At first we feel frustratingly denied the usual actor-audience contact: the sense of detachment is intensified by the fact that Donnelly's three characters speak in intercut monologues.
But gradually the point of the staging becomes clear. This is a play about isolated, lonely people describing one particular day in their increasingly desperate lives; and, once you become attuned to their rhythms, the play acquires a haunting fascination.
Helen, we gradually learn, is the wife of a farmer who has died after his cattle have been exterminated during the foot-and-mouth outbreak. Stephen is a black, would-be-cool middle-management figure obsessed by his ex-lover. And Jamie is a pugnacious young squaddie desperate to get laid on the eve of going off to war. The three figures never converse; but their speeches sometimes echo and bounce off each other in a way that reflects their shared yearning for contact with the dead, the lost and the living.
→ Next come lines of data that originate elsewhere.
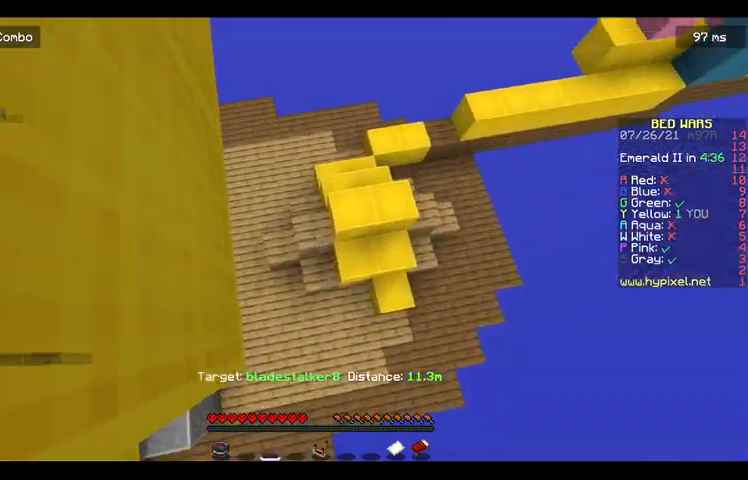
Gameplay with keyboard and mouse; each line is a JSON object with the keys and mouse buttons held at the frame after it. "events" lists presses ("down") and releases ("up") of "a", "d", "s", "space", "w", "mouse_left" and "mouse_right" between this image and that frame as [ms after this image, input, new state], when the widget could be followed in between. "mouse_left", "mouse_right" = the "left", "right" buttons of the "mouse" list. No other keys are recorded. Fast repeated clicks can show as one long hold. Mouse movement is not recorded.
{"keys": [], "mouse": [], "events": []}
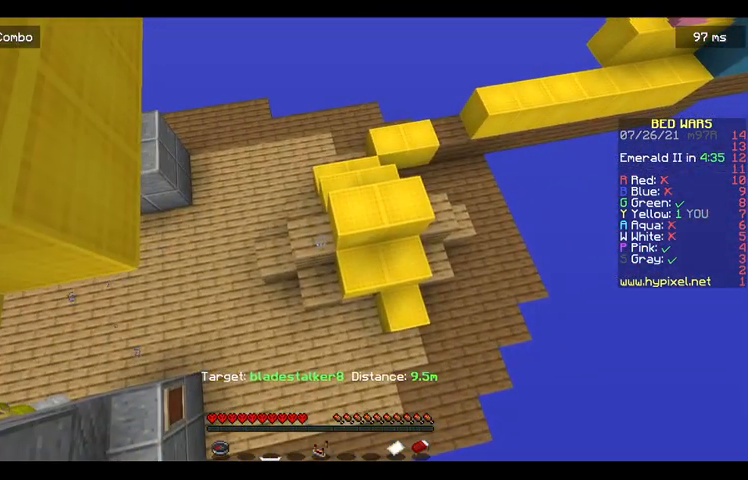
{"keys": [], "mouse": [], "events": []}
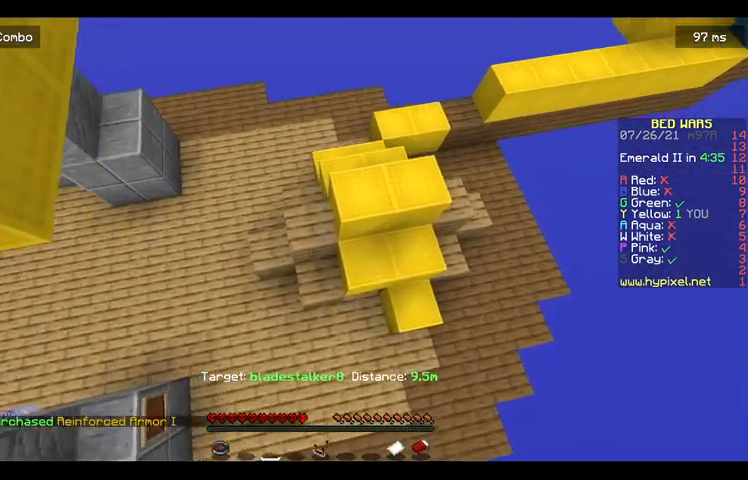
{"keys": [], "mouse": [], "events": []}
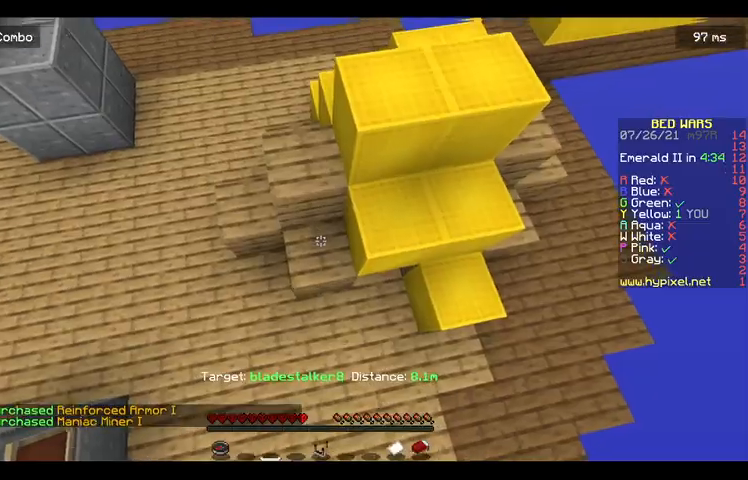
{"keys": [], "mouse": [], "events": []}
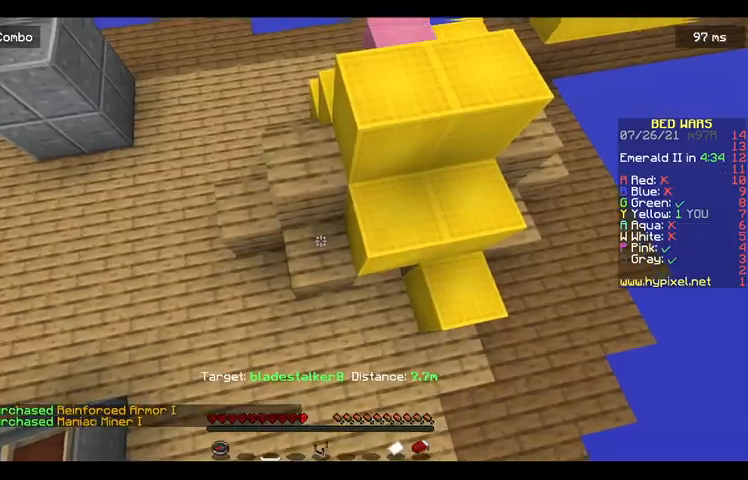
{"keys": ["a"], "mouse": [], "events": [[133, "a", "down"]]}
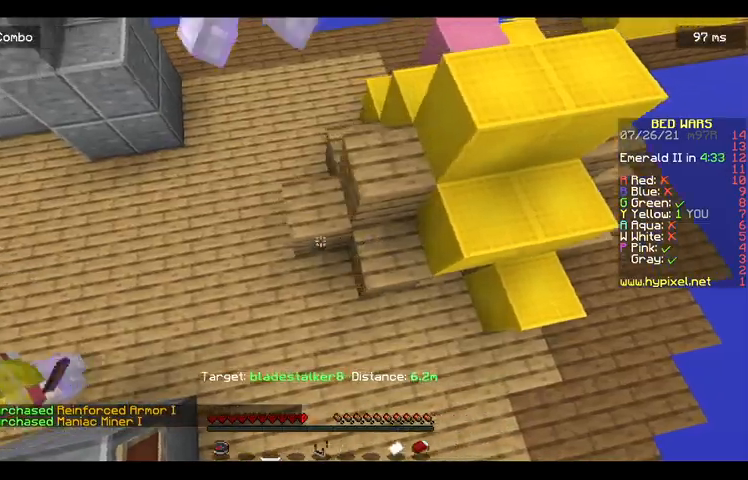
{"keys": ["d"], "mouse": [], "events": [[100, "a", "up"], [233, "d", "down"]]}
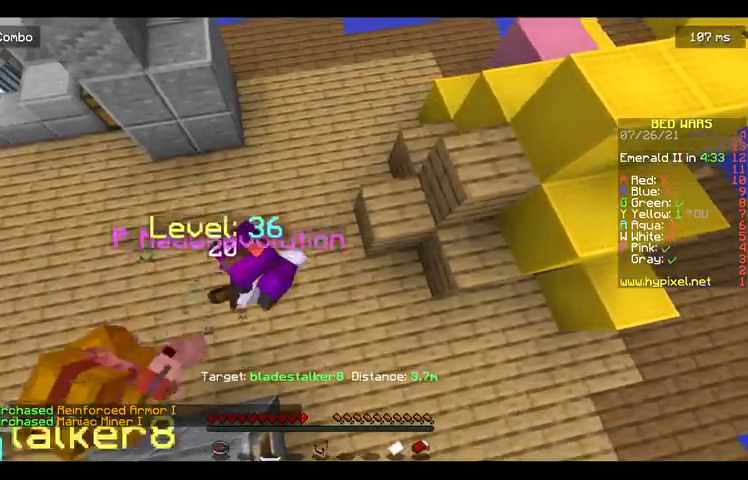
{"keys": ["a"], "mouse": [], "events": [[167, "d", "up"], [233, "a", "down"]]}
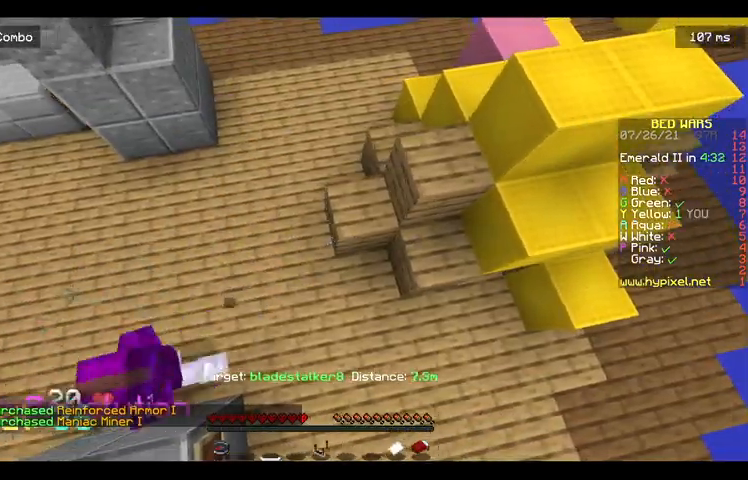
{"keys": ["a", "s"], "mouse": [], "events": [[400, "s", "down"]]}
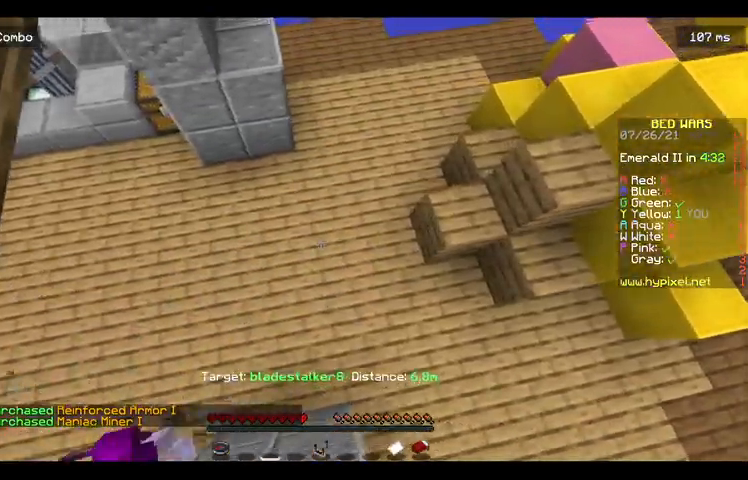
{"keys": [], "mouse": [], "events": [[300, "a", "up"], [300, "s", "up"]]}
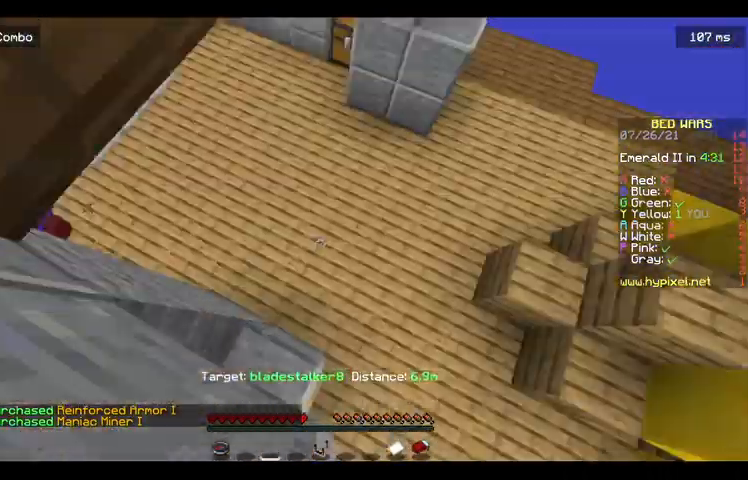
{"keys": ["d"], "mouse": [], "events": [[433, "d", "down"]]}
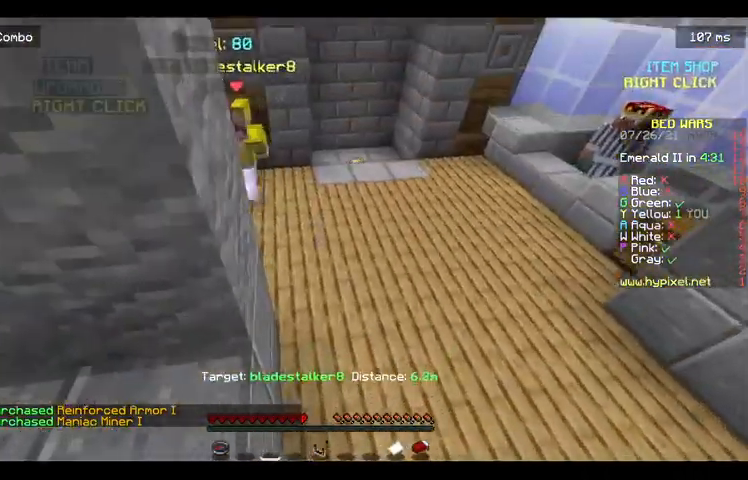
{"keys": ["w"], "mouse": [], "events": [[300, "d", "up"], [433, "w", "down"]]}
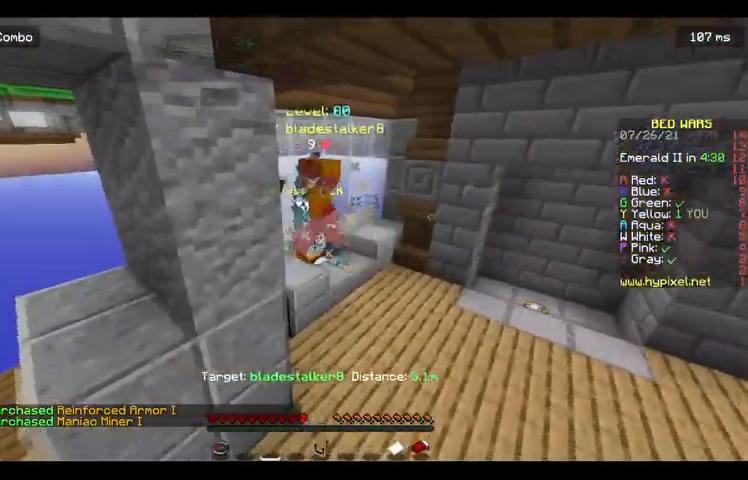
{"keys": ["d"], "mouse": [], "events": [[100, "d", "down"], [200, "w", "up"]]}
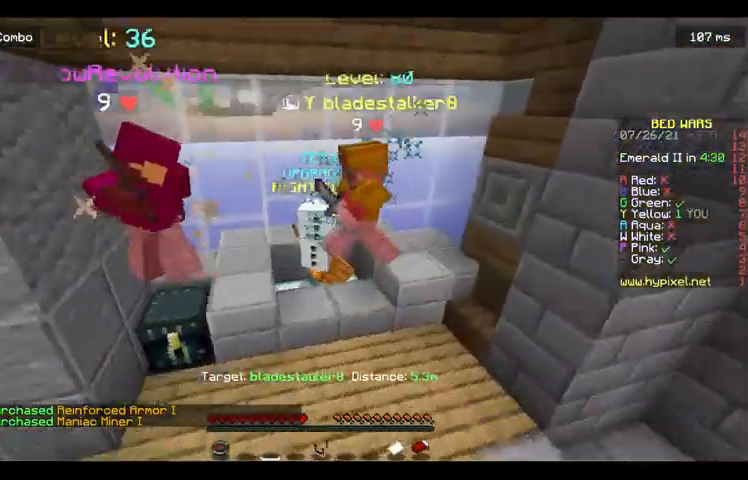
{"keys": [], "mouse": [], "events": [[167, "d", "up"], [167, "w", "down"], [333, "w", "up"]]}
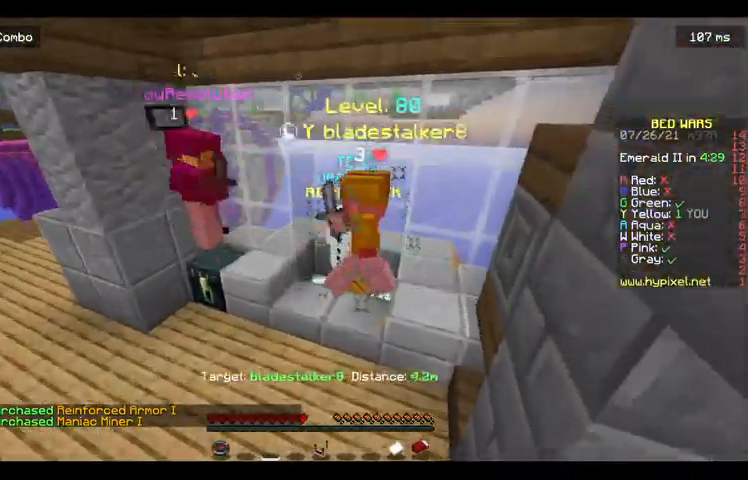
{"keys": [], "mouse": [], "events": [[67, "s", "down"], [167, "a", "down"], [300, "s", "up"], [400, "a", "up"]]}
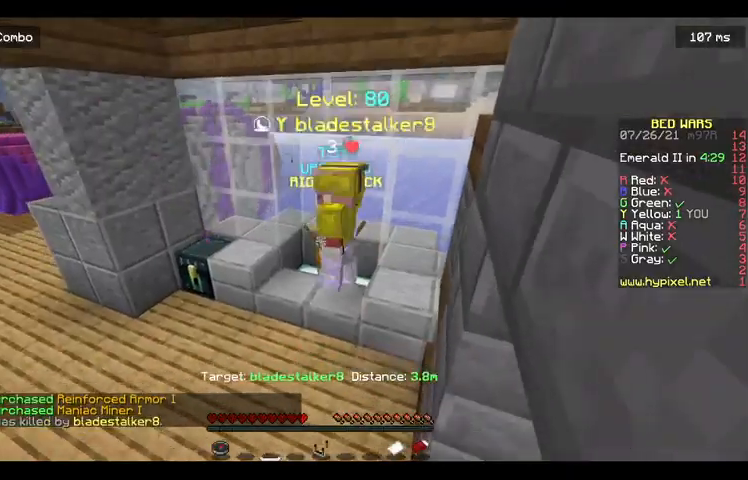
{"keys": ["w"], "mouse": [], "events": [[333, "w", "down"]]}
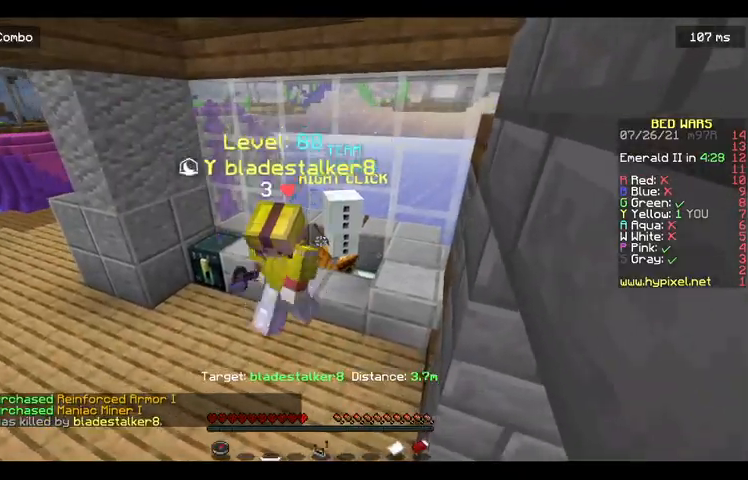
{"keys": ["s"], "mouse": [], "events": [[33, "a", "down"], [167, "w", "up"], [233, "s", "down"], [467, "a", "up"]]}
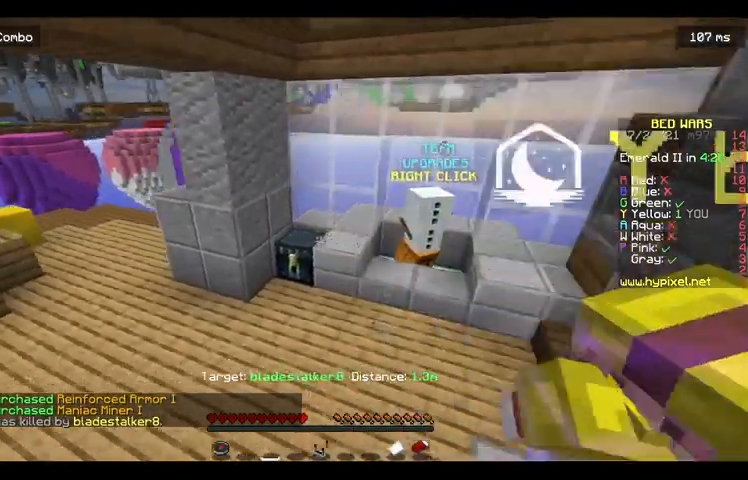
{"keys": ["a", "w"], "mouse": [], "events": [[67, "s", "up"], [100, "w", "down"], [433, "a", "down"]]}
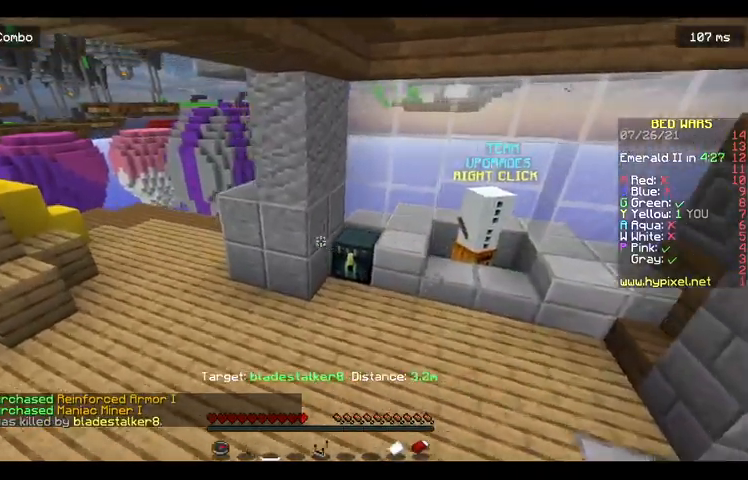
{"keys": ["a", "w"], "mouse": [], "events": []}
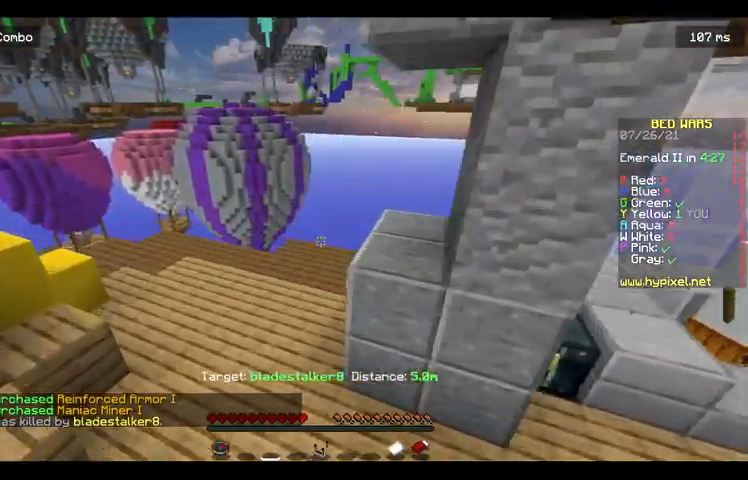
{"keys": ["space", "w"], "mouse": [], "events": [[167, "space", "down"], [300, "space", "up"], [367, "space", "down"], [433, "a", "up"]]}
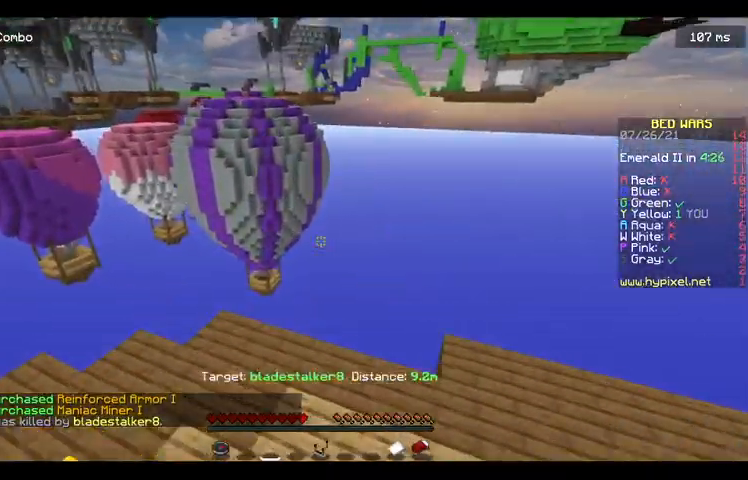
{"keys": ["d"], "mouse": [], "events": [[67, "space", "up"], [133, "w", "up"], [233, "d", "down"]]}
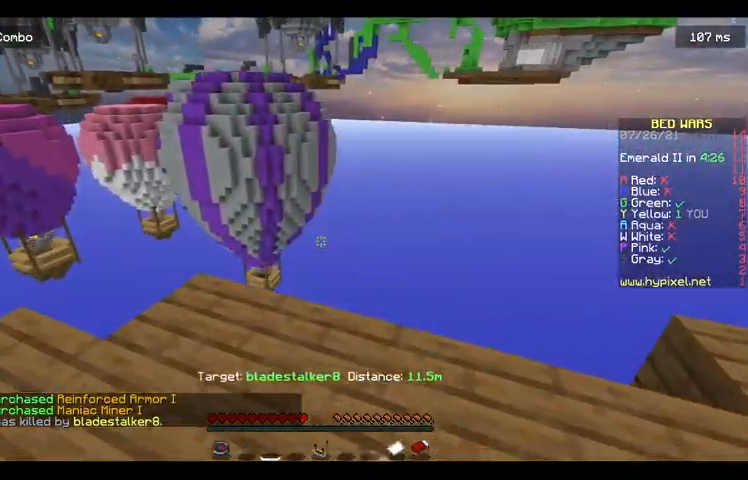
{"keys": ["w"], "mouse": [], "events": [[67, "d", "up"], [67, "w", "down"], [167, "w", "up"], [233, "w", "down"], [300, "space", "down"], [467, "space", "up"]]}
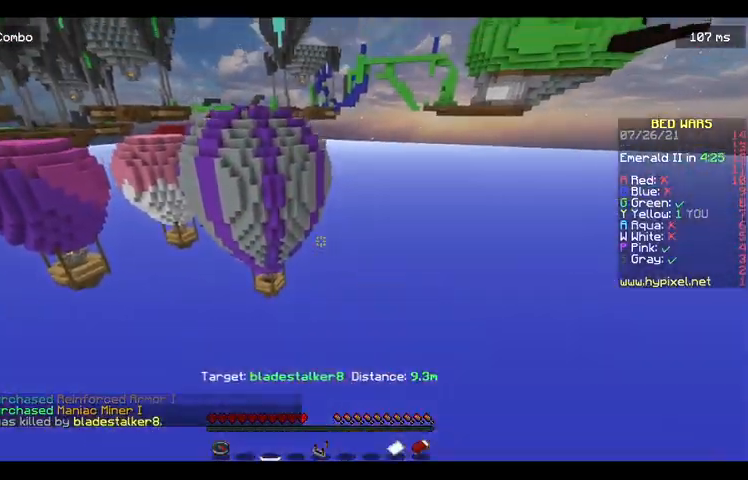
{"keys": ["space", "w"], "mouse": [], "events": [[33, "space", "down"]]}
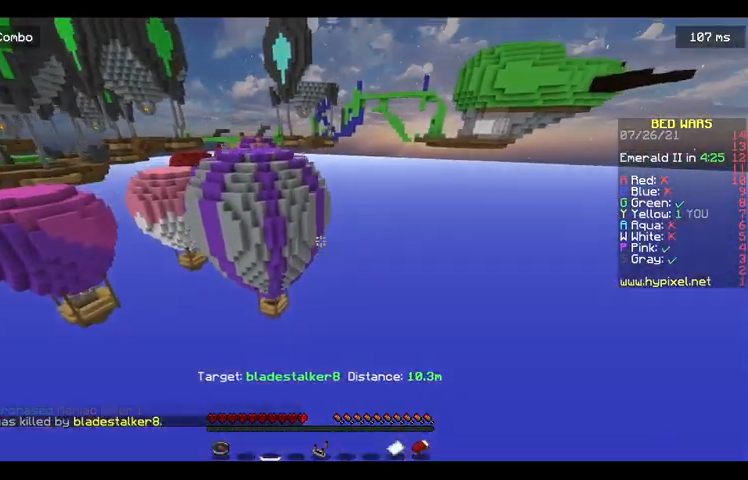
{"keys": ["space", "w"], "mouse": ["right"], "events": [[367, "mouse_right", "down"]]}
Donnelly has clearly studied Beckett, McPherson and Kane, who sound like a firm of solicitors but who are past masters of monologue. And, even if Donnelly's play depends too much on withheld information, he can cut to the emotional quick. Jamie, in particular, comes fiercely alive in Bryan Dick's performance as a cockily insecure bantam who craves a priest's consoling touch. Brid Brennan also lends the suicidal Helen an angry longing for the physical warmth of her dead husband. And Don Gilet conveys the self-pitying delusions of a man suffering the pangs of despised love.
Surprisingly Donnelly even offers us an unfashionable glimmer of hope. And, although Femi Elufowoju's stylised production initially suggests we are watching a scientific experiment or a porn-show, we slowly become involved in the characters' emotional lives. Death may be a great leveller but desperation is an even greater unifier.